Change of heart. If you leave original Medicare, buy a Medicare Advantage plan for the first time and switch back to original Medicare in less than a year
Second thoughts. If you select a Medicare Advantage plan when you first enroll in Medicare but decide within the first year that you want to switch to original Medicare
Change of venue. If you move out of your Medicare Advantage plan’s service area, you have rights, in limited situations, to buy a Medigap policy without worrying about preexisting conditions.
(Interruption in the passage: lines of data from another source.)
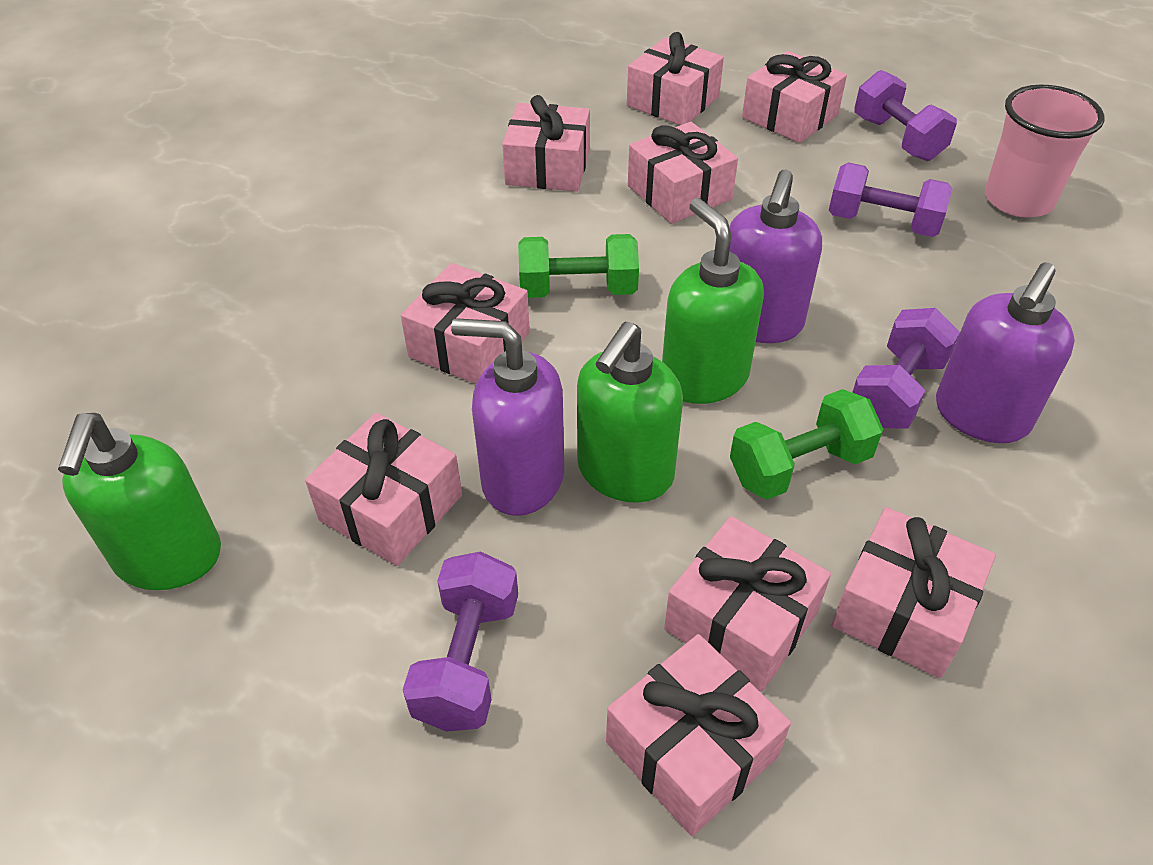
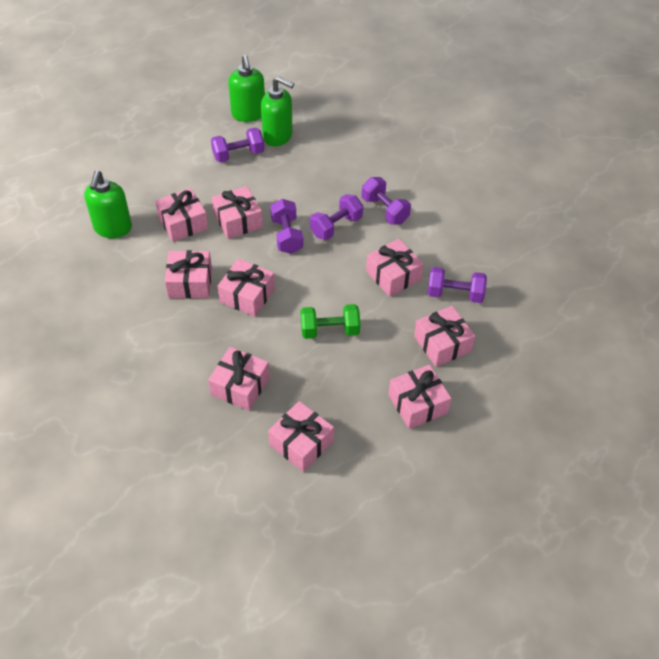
green dumbbell: 2 -> 1
pink cup: 1 -> 0
purple dumbbell: 4 -> 5
purple soap dispenser: 3 -> 0

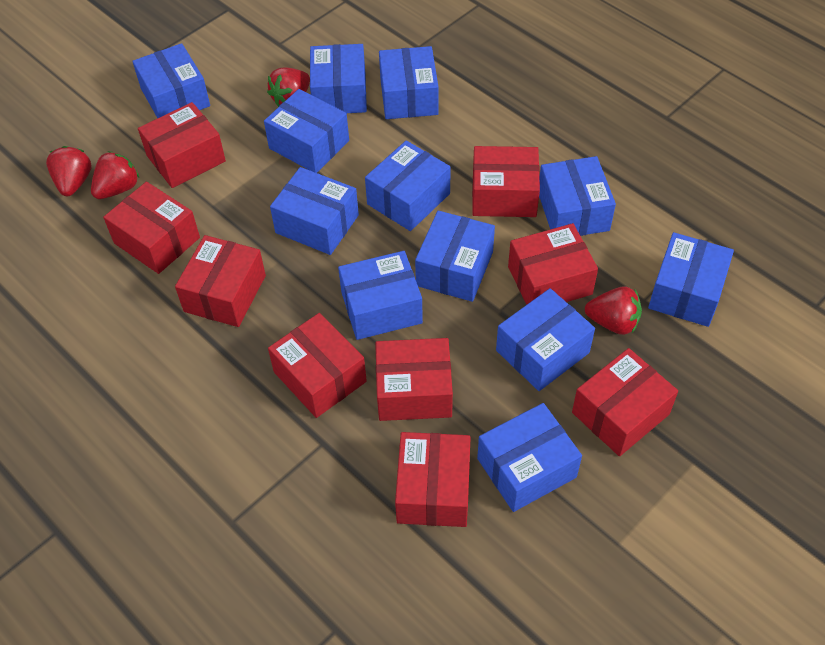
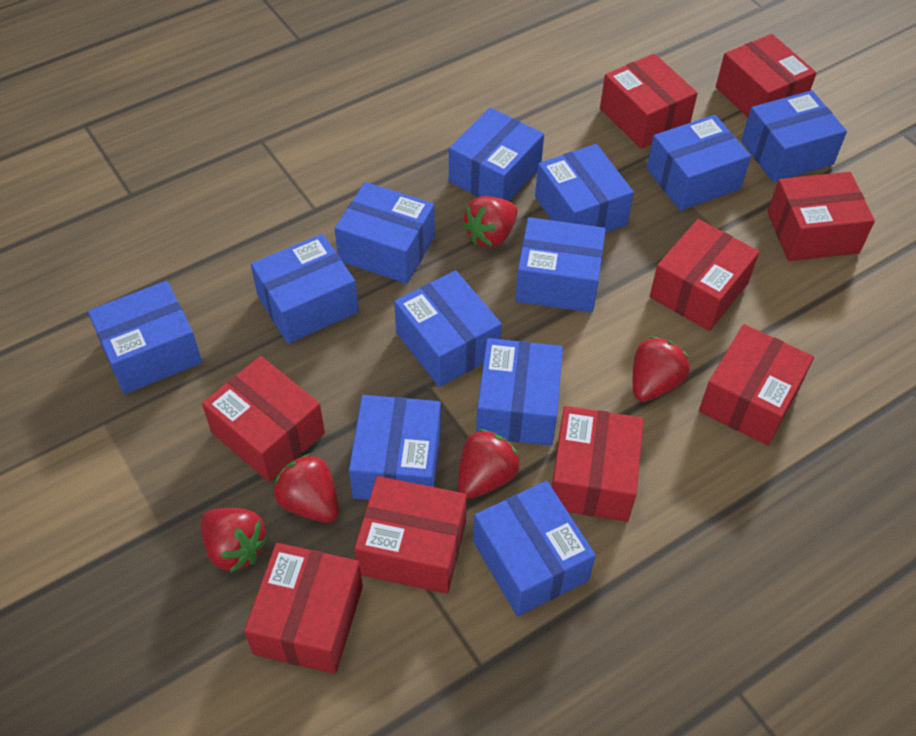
red strawberry: 4 -> 5

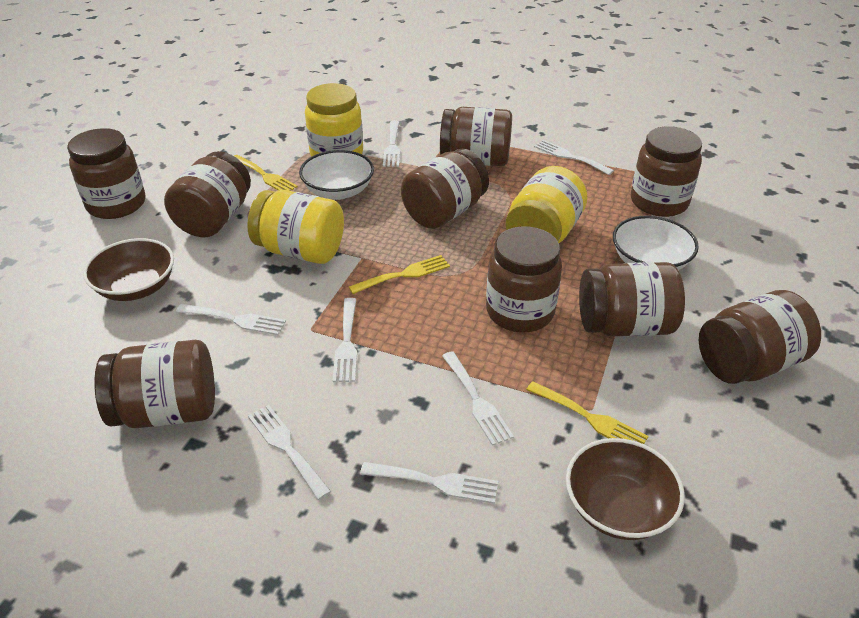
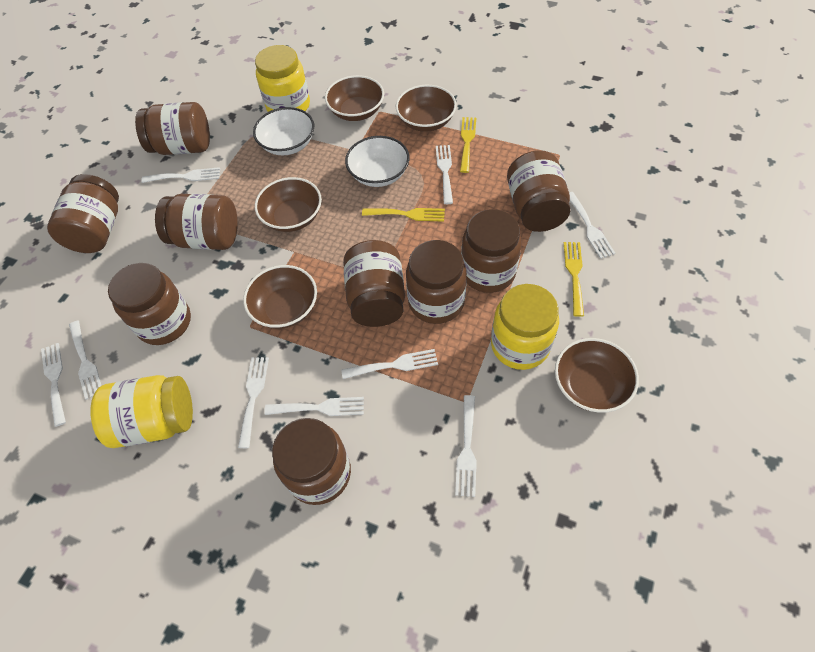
brown bowl: 2 -> 5
white fork: 7 -> 9

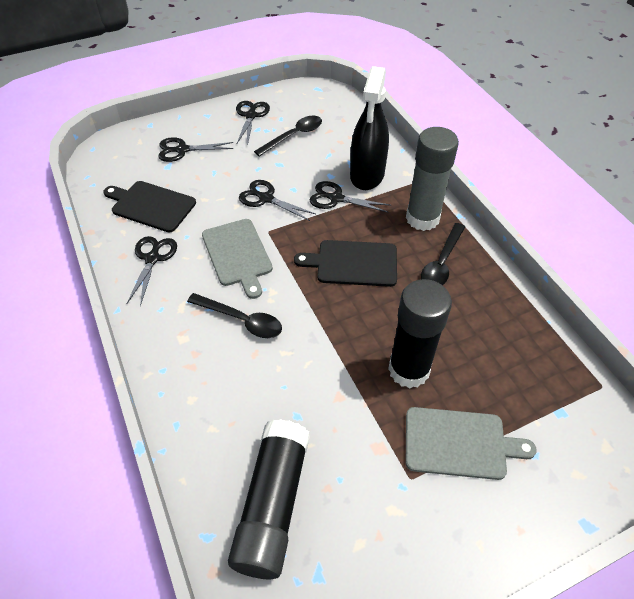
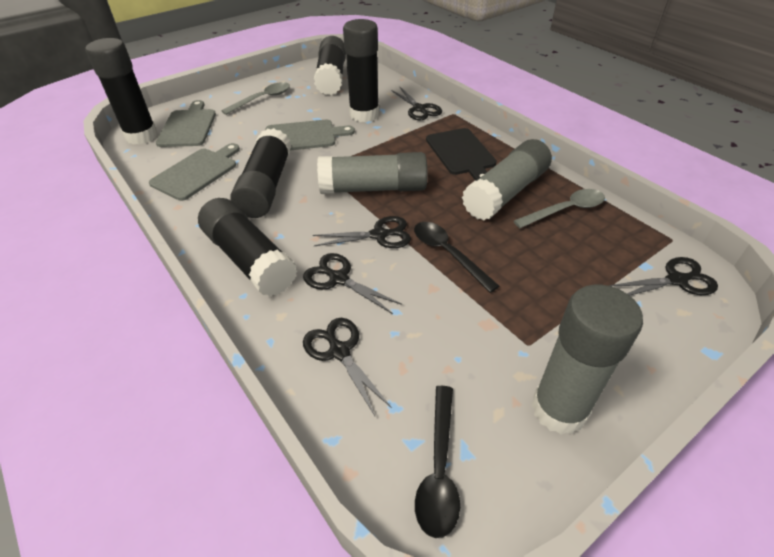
black cutting board: 2 -> 1
black glue stick: 2 -> 5
black spoon: 3 -> 2
black spray bottle: 1 -> 0
grey cutting board: 2 -> 3
grey glue stick: 1 -> 3
grey spoon: 0 -> 2

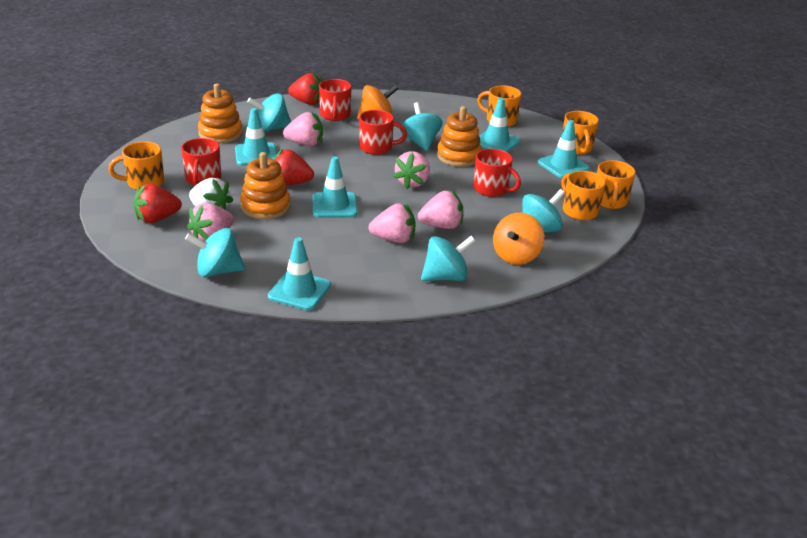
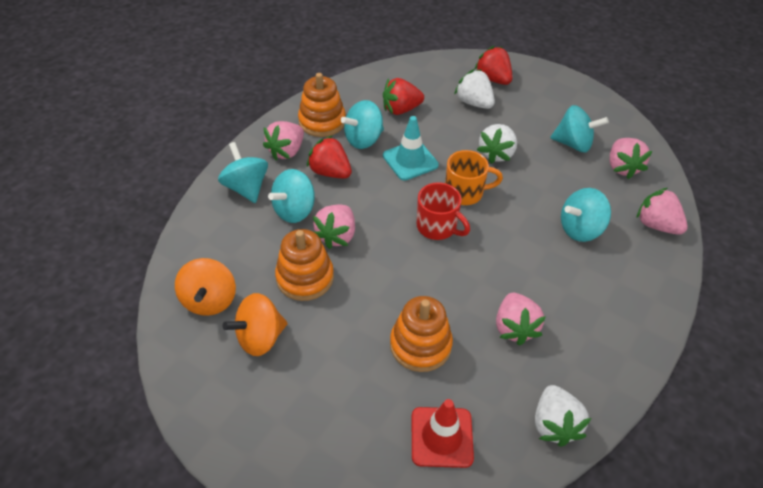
orange mug: 5 -> 1
red mug: 4 -> 1
red traffic cone: 0 -> 1
turquoise traffic cone: 5 -> 1
white strawberry: 1 -> 3

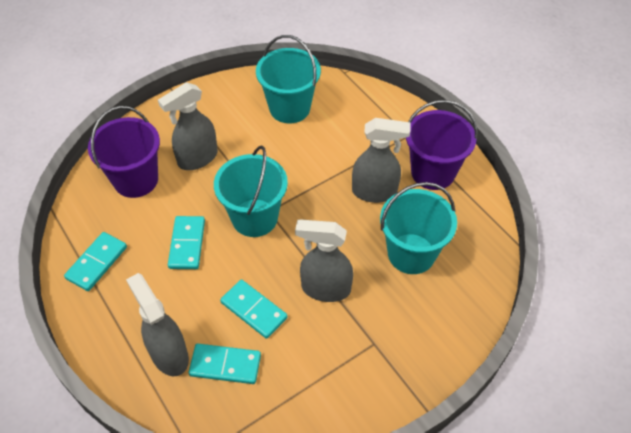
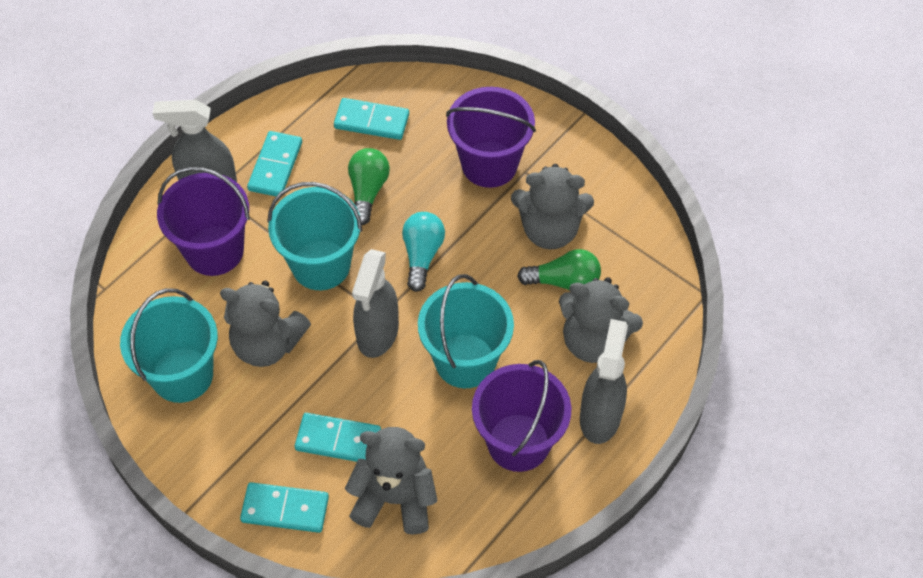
green light bulb: 0 -> 2
grey spray bottle: 4 -> 3
grey teddy bear: 0 -> 4
purple bucket: 2 -> 3
turquoise light bulb: 0 -> 1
3. Will your prescriptions be covered?
Whether you’re considering a stand-alone Part D prescription drug plan or drug coverage through a Medicare Advantage plan, you’ll need to find out how much you would have to pay for your prescriptions.
Even if your medications are included in a plan’s formulary (the list of covered drugs), plans can charge different copayments or coinsurance amounts for the same medications. You may pay less if you use preferred pharmacies, so make sure that they’re convenient for you. You also should find out whether your drugs are subject to additional regulation within a plan, such as prior authorization from your insurer before you can buy them or limits on the number of doses covered within a certain time.
4. Are plans available in your area?
Where you live can affect your access to doctors, hospitals and even the type of coverage available to you. With original Medicare, you have access to participating doctors and hospitals across the United States.
Medicare Advantage plans use networks of providers, and the covered doctors and hospitals usually are limited to certain geographic areas. If you live in a rural area, you may have fewer provider options or you may have to travel farther to find doctors and hospitals in the plan’s network. Find out which hospitals are in a plan’s network.
5. Do you travel frequently?
You may want to spend more time in another state, either in a second home or visiting children and grandchildren. If you live in two states, you may not be able to enroll in a Medicare Advantage plan that will cover you in both of your homes.
In addition, the plan might not cover out-of-network providers except in emergencies. Or it may charge more to go to doctors outside your plan’s network.
Medicare is also tricky when you travel abroad. You can’t expect coverage — even in an emergency — although some Medicare Advantage plans cover emergency care abroad. In some limited circumstances, original Medicare will pay for care in a foreign hospital or aboard a cruise ship.
If you have original Medicare, you can buy a Medigap plan that offers some foreign travel benefits. Some plans cover 80 percent of the charges for emergency care outside the United States, with a lifetime limit of $50,000.